# PRAGUE | Central Business District (by Zaha Hadid) | Pro



## MettP (Dec 31, 2012)

"Central Prague located between Masarykovo nádraží railway station and Florenc will change beyond recognition over the next seven years. The area will see the construction of a new commercial complex, in the style of The City of London financial district, thanks to an investment of billions of crowns from Penta investment group and the work of world-famous architect Zaha Hadid. It was one of the last projects which Hadid participated in before she passed away in March this year." (by E15.cz)










Construction will start with this building in 2 years, it should be completed by 2019. Other parts of the complex will follow.

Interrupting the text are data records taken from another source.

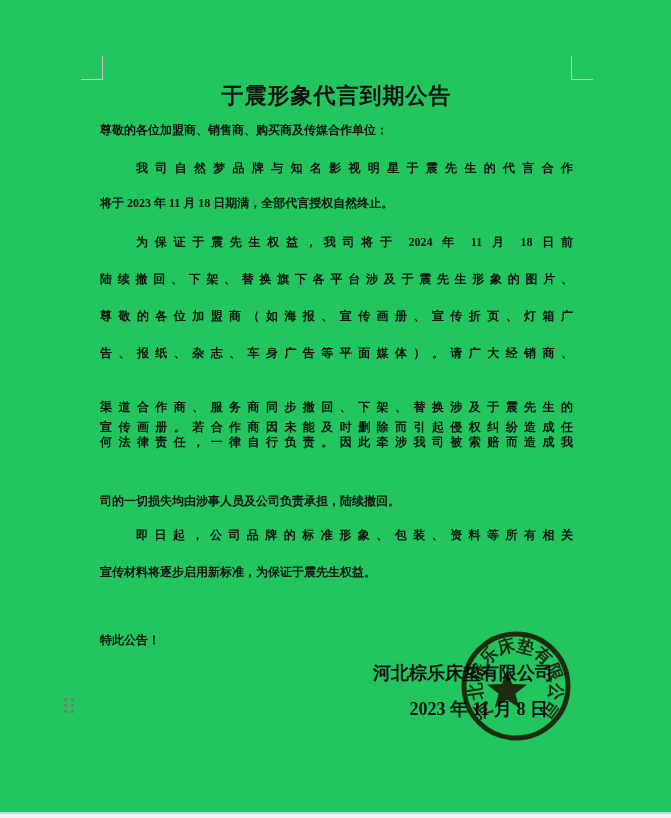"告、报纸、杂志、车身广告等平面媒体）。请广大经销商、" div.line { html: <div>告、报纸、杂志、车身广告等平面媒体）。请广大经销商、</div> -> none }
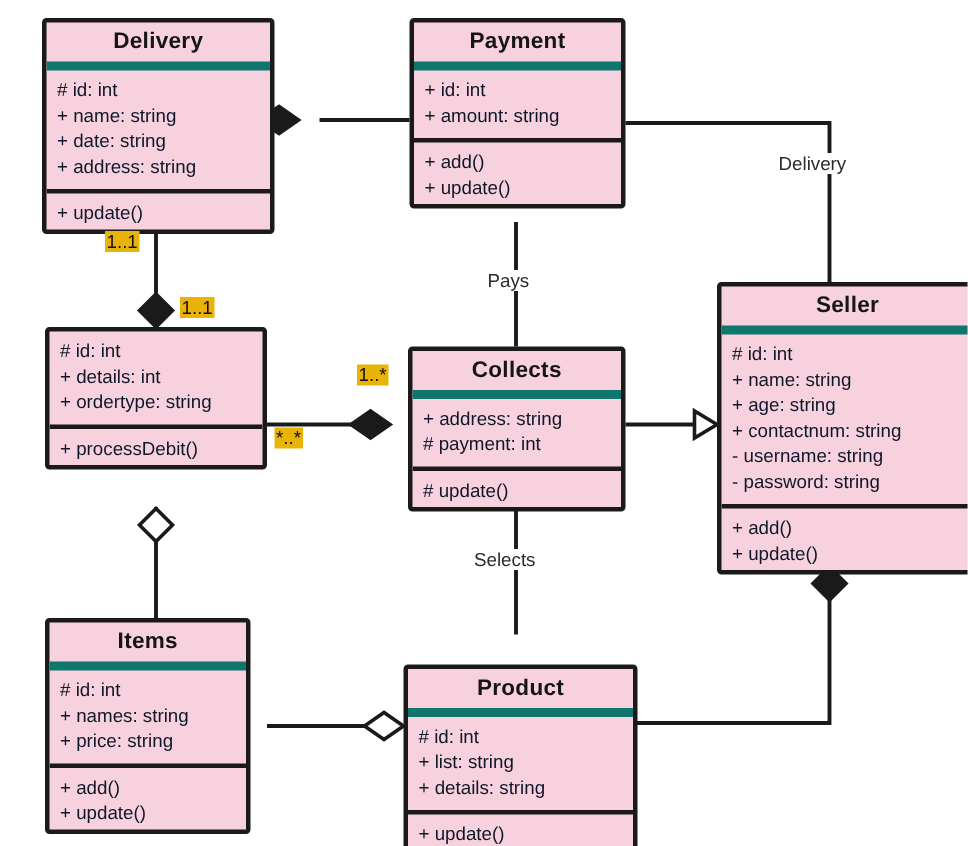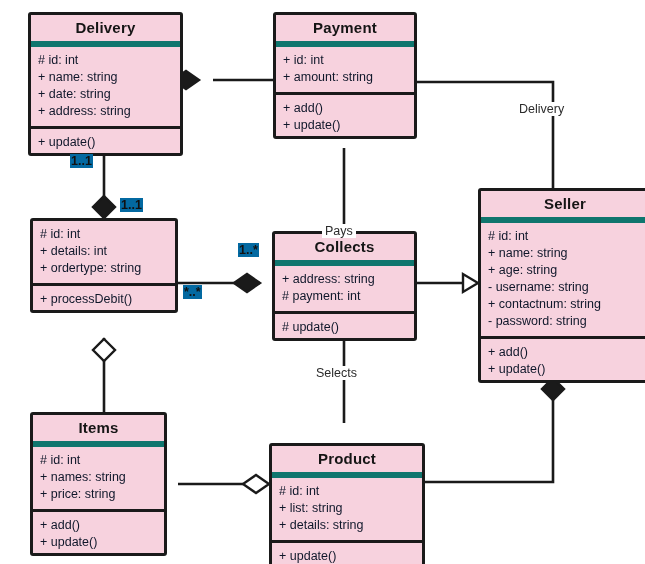"1..1" .mult { background: #0369a1 -> #eab308; font-weight: bold -> normal }
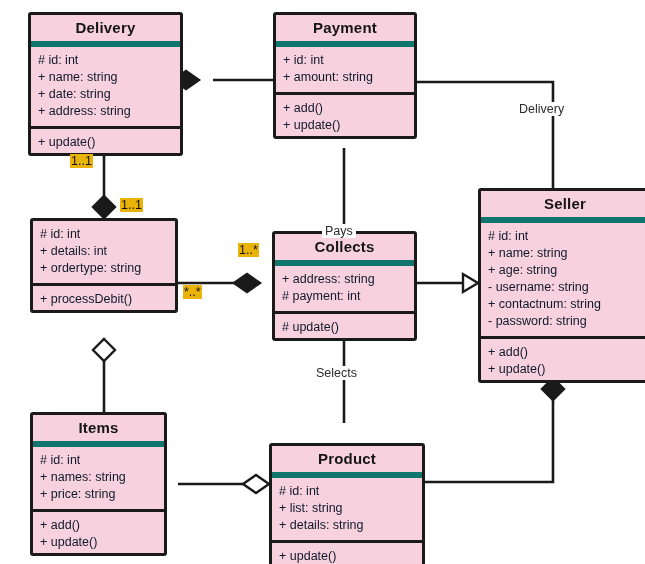"Pays" div.edge-label { margin-top: 44px -> none }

A video and article (in Czech): http://ekonomika.idnes.cz/podivejte-se-jak-ma-vypadat-dospivova-ulice-fee-/ekonomika.aspx?c=A160505_082757_ekonomika_rny


----------



## MettP (Dec 31, 2012)

And a new article in English: http://www.worldarchitecturenews.com/project/2016/26685/zaha-hadid-architects/central-business-district-in-prague.html


----------



## 1+1=3 (Apr 10, 2010)

Big dislike. Project out of context of the place and the city, oversized without any original idea, just wannabe-posh office buildings.


----------



## ov_79 (Mar 21, 2008)

Well, good architecture, bad urbanism.

It would be nice letting Zaha Hadid put a fingerprint in Prague though.


----------



## JMGA196 (Jan 1, 2013)

Horrible.


----------